GOAL OF THE EXERCISE: Turn the lines of the material between the line containing "вечером меня ждет веселое событие и т. д." and the line containing "чтобы спина была", inclusive, into a JSON list of strings with one string per line, leaving out any blank lines.
##### SUPPLIED RECORDS #####
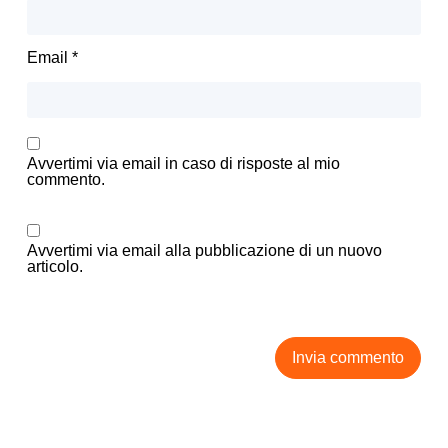
Email
*
Avvertimi via email in caso di risposte al mio
commento.
Avvertimi via email alla pubblicazione di un nuovo
articolo.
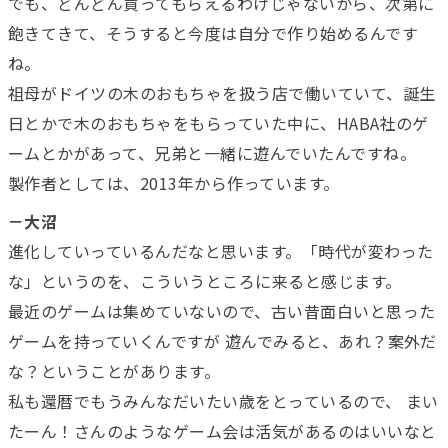
でも、どんどん買ってもらえるわけじゃないから、次第に
飽きてきて、そうすると今度は自分で作り始めるんです
ね。
祖母がドイツの木のおもちゃを扱う店で働いていて、誕生
日とかで木のおもちゃをもらっていた中に、HABA社のゲ
ームとかがあって、兄弟と一緒に遊んでいたんですね。
製作者としては、2013年から作っています。
－大沼
進化していっているんだなと思います。「時代が変わった
な」というのを、こういうところに来ると感じます。
最近のゲームは集めていないので、古い昔面白いと思った
ゲームを持っていくんですが 遊んでみると、あれ？案外だ
な？ということがあります。
私も還暦でもうみんなだいたい歳をとっているので、 まい
たーん！さんのようなゲーム会は活気があるのはいいなと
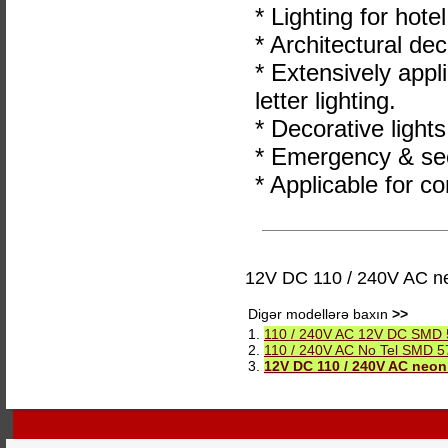
* Lighting for hote
* Architectural dec
* Extensively appl
letter lighting.
* Decorative lights
* Emergency & secu
* Applicable for co
12V DC 110 / 240V AC neo
Digər modellərə baxın
>>
1.
110 / 240V AC 12V DC SMD 5
2.
110 / 240V AC No Tel SMD 57
3.
12V DC 110 / 240V AC neon f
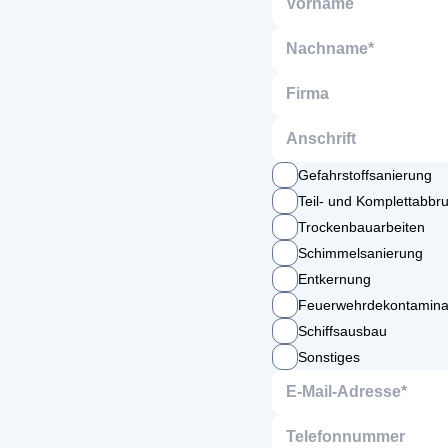
Gefahrstoffsanierung
Teil- und Komplettabbr
Trockenbauarbeiten
Schimmelsanierung
Entkernung
Feuerwehrdekontamina
Schiffsausbau
Sonstiges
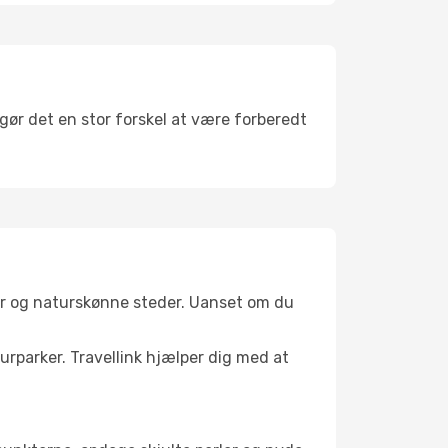
 gør det en stor forskel at være forberedt
er og naturskønne steder. Uanset om du
turparker. Travellink hjælper dig med at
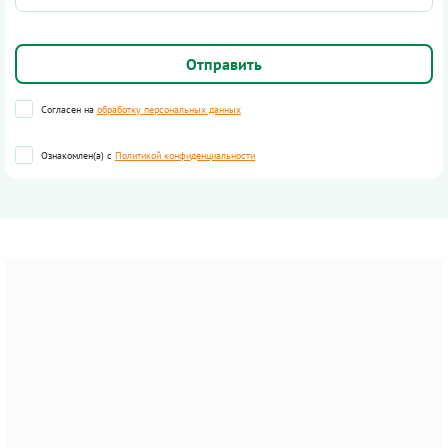
Согласен на
обработку персональных данных
Ознакомлен(а) с
Политикой конфиденциальности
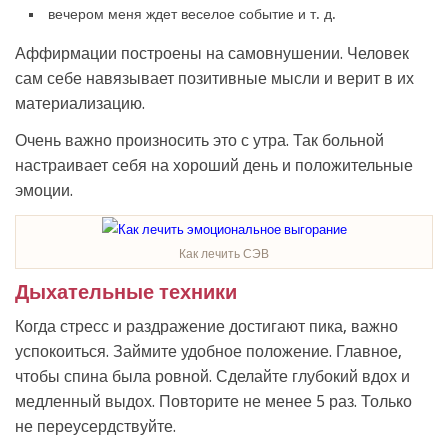
вечером меня ждет веселое событие и т. д.
Аффирмации построены на самовнушении. Человек
сам себе навязывает позитивные мысли и верит в их
материализацию.
Очень важно произносить это с утра. Так больной
настраивает себя на хороший день и положительные
эмоции.
Как лечить СЭВ
Дыхательные техники
Когда стресс и раздражение достигают пика, важно
успокоиться. Займите удобное положение. Главное,
чтобы спина была ровной. Сделайте глубокий вдох и
медленный выдох. Повторите не менее 5 раз. Только
не переусердствуйте.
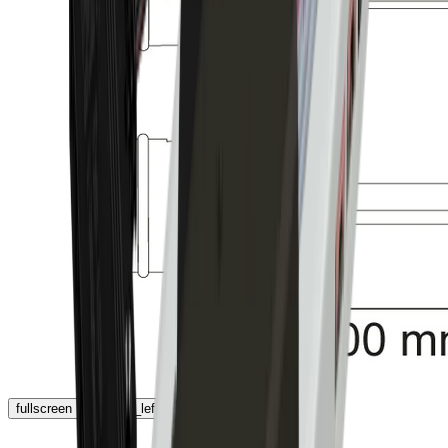
fullscreen
chevron_left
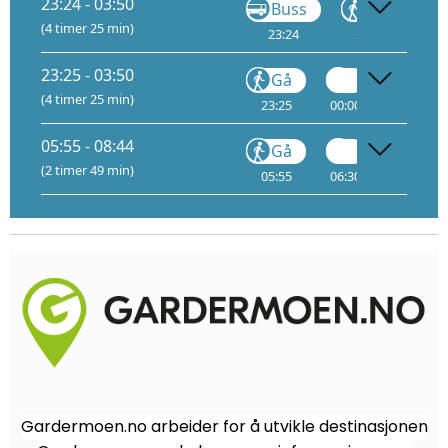
23:24 - 03:50
Buss
Gå
(4 timer 25 min)
23:24
23:35
00:
23:25 - 03:50
Gå
Gå
(4 timer 25 min)
23:25
00:00
00:35
05:55 - 08:44
Gå
Gå
(2 timer 49 min)
05:55
06:30
07:05
Gardermoen.no arbeider for å utvikle destinasjonen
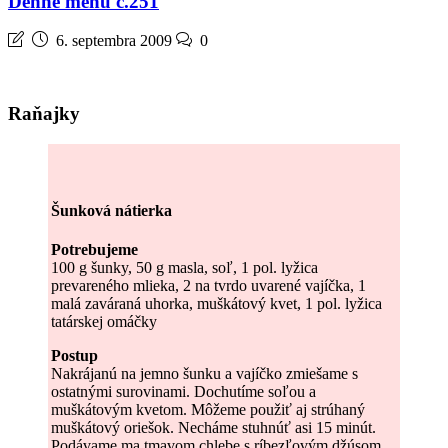
Denné menu č.251
6. septembra 2009
0
Raňajky
Šunková nátierka
Potrebujeme
100 g šunky, 50 g masla, soľ, 1 pol. lyžica
prevareného mlieka, 2 na tvrdo uvarené vajíčka, 1
malá zaváraná uhorka, muškátový kvet, 1 pol. lyžica
tatárskej omáčky
Postup
Nakrájanú na jemno šunku a vajíčko zmiešame s
ostatnými surovinami. Dochutíme soľou a
muškátovým kvetom. Môžeme použiť aj strúhaný
muškátový oriešok. Necháme stuhnúť asi 15 minút.
Podávame ma tmavom chlebe s ríbezľovým džúsom.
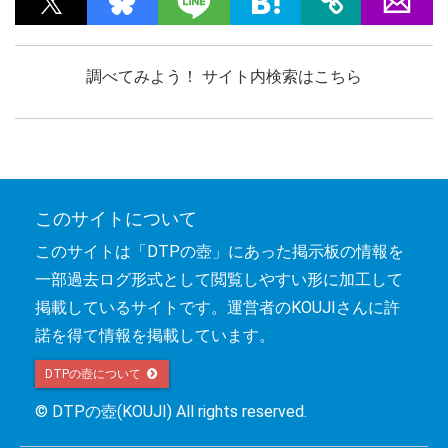
調べてみよう！ サイト内検索はこちら
このサイトについて
このサイトは「DTPの壺」にあった掲示板の情報を
一部過去ログ形式として閲覧しやすい形に加工して
掲載しているサイトです。運営者のKOUJIさんに許
諾を得て情報を掲載しています。
DTPの壺について 
© DTPの壺(KOUJI) All rights reserved.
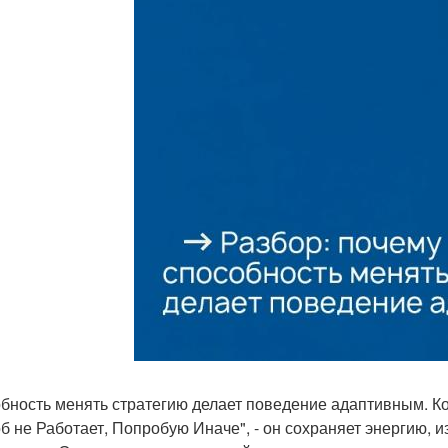
бность менять стратегию делает поведение адаптивным. Ког
б не Работает, Попробую Иначе", - он сохраняет энергию, из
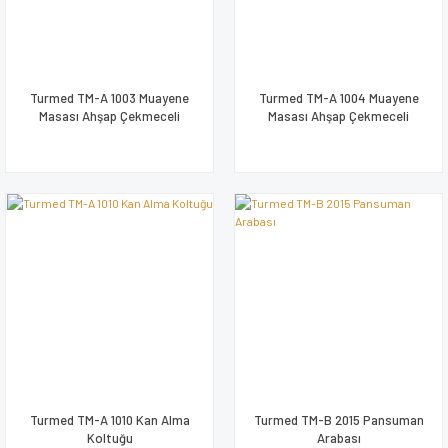
Turmed TM-A 1003 Muayene
Turmed TM-A 1004 Muayene
Masası Ahşap Çekmeceli
Masası Ahşap Çekmeceli
Turmed TM-A 1010 Kan Alma
Turmed TM-B 2015 Pansuman
Koltuğu
Arabası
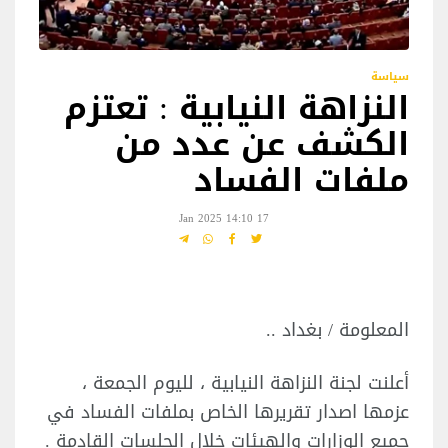
سياسة
النزاهة النيابية : تعتزم
الكشف عن عدد من
ملفات الفساد
17 Jan 2025 14:10
المعلومة / بغداد ..
أعلنت لجنة النزاهة النيابية ، لليوم الجمعة ،
عزمها اصدار تقريرها الخاص بملفات الفساد في
جميع الوزارات والهيئات خلال الجلسات القادمة .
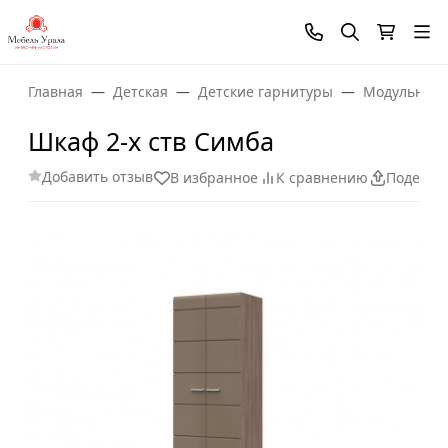
Главная
Детская
Детские гарнитуры
Модульная 
Шкаф 2-х ств Симба
Добавить отзыв
В избранное
К сравнению
Поделит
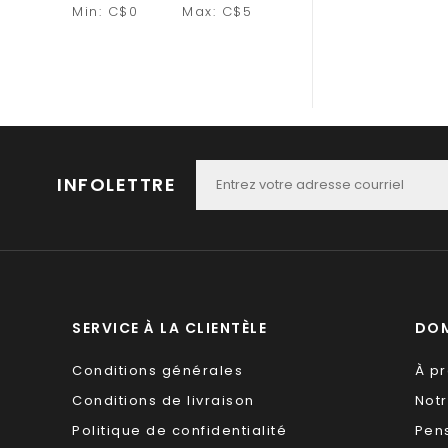
Min: C$
0
Max: C$
5
INFOLETTRE
SERVICE À LA CLIENTÈLE
DOM
Conditions générales
À p
Conditions de livraison
Not
Politique de confidentialité
Pen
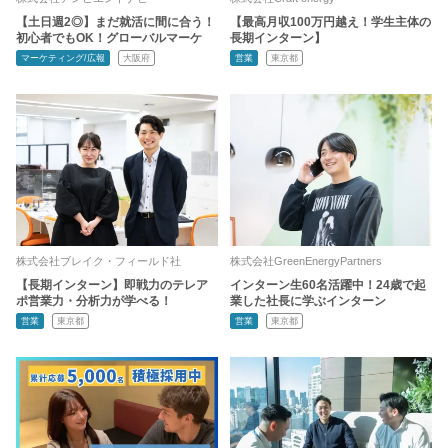
【土日週2◎】まだ就活に間に合う！
【最高月収100万円越え！学生主体の
初心者でもOK！グローバルマーケ
長期インターン】
マーケティング/広報
大阪府
営業
東京都
株式会社ブレイク・フィールド社
株式会社GreenEnergyPartners
【長期インターン】即戦力のテレア
インターン生60名活躍中！24歳で起
ポ営業力・分析力が学べる！
業した社長に学ぶインターン
営業
東京都
営業
東京都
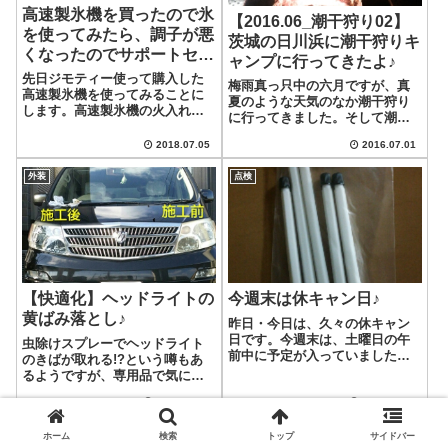
高速製氷機を買ったので氷
【2016.06_潮干狩り02】
を使ってみたら、調子が悪
茨城の日川浜に潮干狩りキ
くなったのでサポートセン
ャンプに行ってきたよ♪
ターへ
先日ジモティー使って購入した
梅雨真っ只中の六月ですが、真
高速製氷機を使ってみることに
夏のような天気のなか潮干狩り
します。高速製氷機の火入れ
に行ってきました。そして潮干
式！使用方法は特に説明書もい
狩りの後は近くのオートキャン
らないくらいシンプルです。ま
2018.07.05
2016.07.01
プ場でキャンプも楽しんじゃい
ず、電源を繋いで内部に氷の元
ました♪ってことで、後半はキャ
(水)を入れます。氷を受け止める
外装
点検
ンプ場にチェックインするとこ
トレイを戻します。蓋を閉め
からです…。(前半の潮干狩りの
て、製氷ボタンを...
様子はこちら...
【快適化】ヘッドライトの
今週末は休キャン日♪
黄ばみ落とし♪
昨日・今日は、久々の休キャン
日です。今週末は、土曜日の午
虫除けスプレーでヘッドライト
前中に予定が入っていました。
のきばが取れる!?という噂もあ
一つは通院、もう一つは植木屋
るようですが、専用品で気にな
さんが家の垣根を切りに来てく
るものがあったので使ってみた
れます。なので、今週末はどこ
2015.12.14
2015.06.07
いと思います♪なせなら、平成16
も行けないだろうと言うこと
年式の車を母が使っており、こ
で、土曜日の午後からはアミテ
内装
点検
ホーム
検索
トップ
サイドバー
いつのヘッドライトが黄ばんで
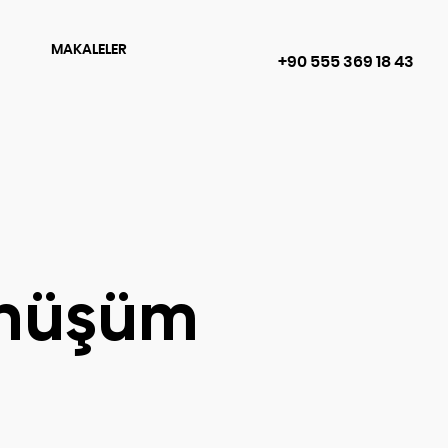
MAKALELER
+90 555 369 18 43
önüşüm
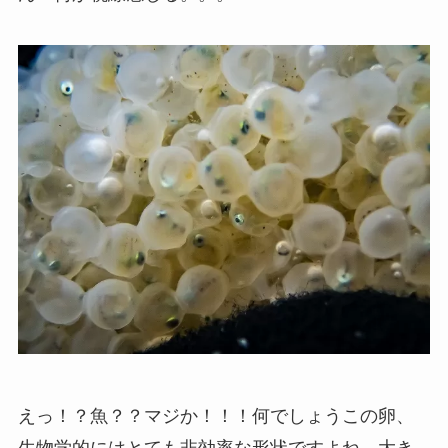
えっ！？魚？？マジか！！！何でしょうこの卵、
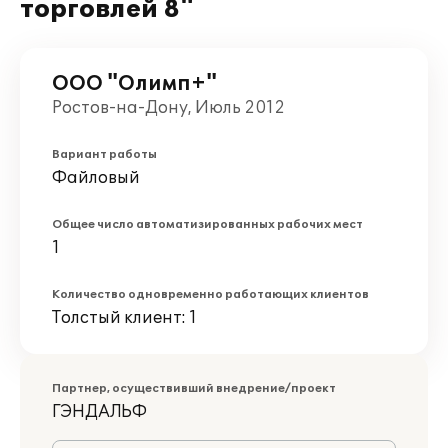
торговлей 8"
ООО "Олимп+"
Ростов-на-Дону, Июль 2012
Вариант работы
Файловый
Общее число автоматизированных рабочих мест
1
Количество одновременно работающих клиентов
Толстый клиент: 1
Партнер, осуществивший внедрение/проект
ГЭНДАЛЬФ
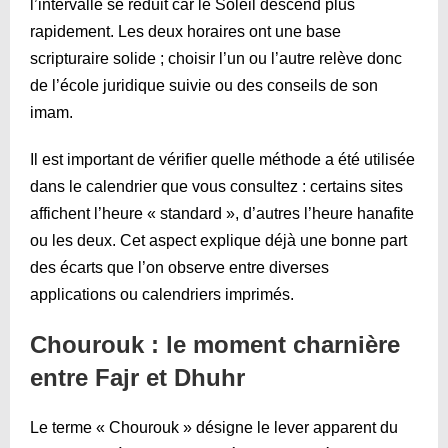
l’intervalle se réduit car le Soleil descend plus
rapidement. Les deux horaires ont une base
scripturaire solide ; choisir l’un ou l’autre relève donc
de l’école juridique suivie ou des conseils de son
imam.
Il est important de vérifier quelle méthode a été utilisée
dans le calendrier que vous consultez : certains sites
affichent l’heure « standard », d’autres l’heure hanafite
ou les deux. Cet aspect explique déjà une bonne part
des écarts que l’on observe entre diverses
applications ou calendriers imprimés.
Chourouk : le moment charnière
entre Fajr et Dhuhr
Le terme « Chourouk » désigne le lever apparent du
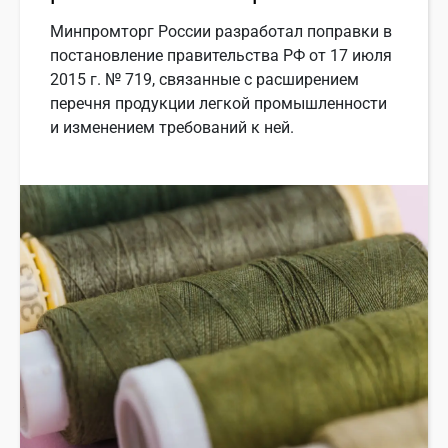
Минпромторг России разработал поправки в
постановление правительства РФ от 17 июля
2015 г. № 719, связанные с расширением
перечня продукции легкой промышленности
и изменением требований к ней.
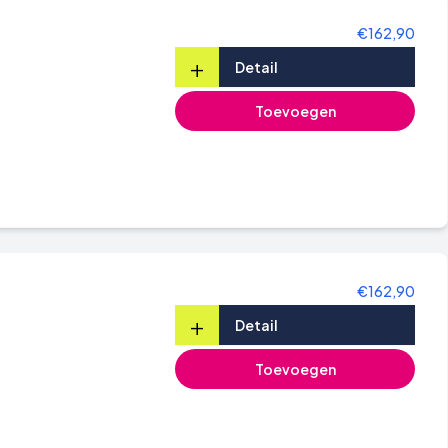
€162,90
+
Detail
Toevoegen
€162,90
+
Detail
Toevoegen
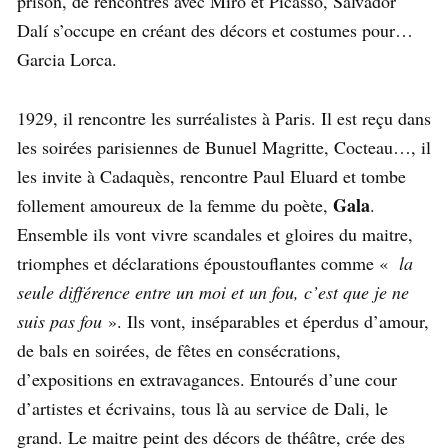
prison, de rencontres avec Miro et Picasso, Salvador
Dalí s’occupe en créant des décors et costumes pour…
Garcia Lorca.
1929, il rencontre les surréalistes à Paris. Il est reçu dans
les soirées parisiennes de Bunuel Magritte, Cocteau…, il
les invite à Cadaquès, rencontre Paul Eluard et tombe
Gala
follement amoureux de la femme du poète,
.
Ensemble ils vont vivre scandales et gloires du maitre,
triomphes et déclarations époustouflantes comme «
la
seule différence entre un moi et un fou, c’est que je ne
suis pas fou
». Ils vont, inséparables et éperdus d’amour,
de bals en soirées, de fêtes en consécrations,
d’expositions en extravagances. Entourés d’une cour
d’artistes et écrivains, tous là au service de Dali, le
grand. Le maitre peint des décors de théâtre, crée des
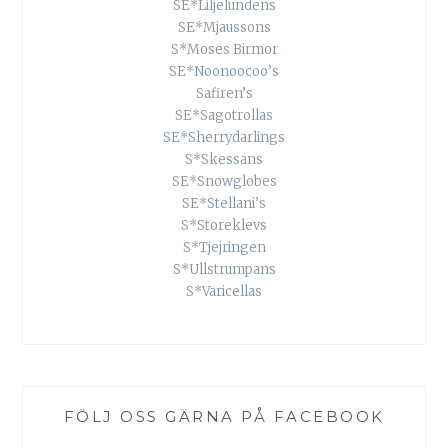
SE*Liljelundens
SE*Mjaussons
S*Moses Birmor
SE*Noonoocoo’s
Safiren’s
SE*Sagotrollas
SE*Sherrydarlings
S*Skessans
SE*Snowglobes
SE*Stellani’s
S*Storeklevs
S*Tjejringen
S*Ullstrumpans
S*Varicellas
FÖLJ OSS GÄRNA PÅ FACEBOOK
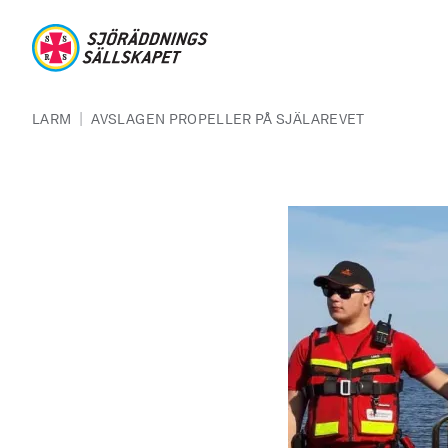
Hoppa till huvudinnehåll
Sjöräddningssällskapet
Länkstig
|
LARM
AVSLAGEN PROPELLER PÅ SJÄLAREVET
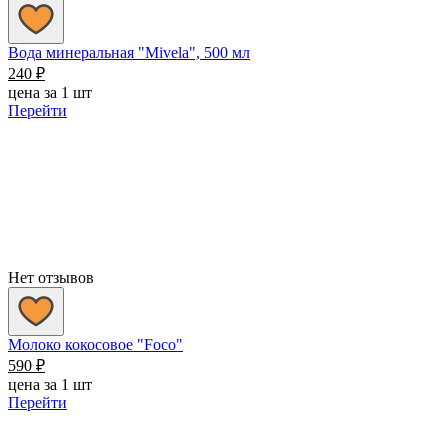
Вода минеральная "Mivela", 500 мл
240
₽
цена за 1 шт
Перейти
Нет отзывов
Молоко кокосовое "Foco"
590
₽
цена за 1 шт
Перейти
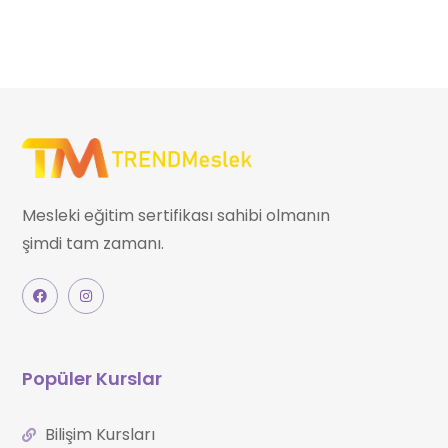
Mesleki eğitim sertifikası sahibi olmanın
şimdi tam zamanı.
Popüler Kurslar
Bilişim Kursları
#####
SOLUTION TO THE PROBLEM:
[
  "вечером меня ждет веселое событие и т. д.",
  "Аффирмации построены на самовнушении. Человек",
  "сам себе навязывает позитивные мысли и верит в их",
  "материализацию.",
  "Очень важно произносить это с утра. Так больной",
  "настраивает себя на хороший день и положительные",
  "эмоции.",
  "Как лечить СЭВ",
  "Дыхательные техники",
  "Когда стресс и раздражение достигают пика, важно",
  "успокоиться. Займите удобное положение. Главное,",
  "чтобы спина была ровной. Сделайте глубокий вдох и"
]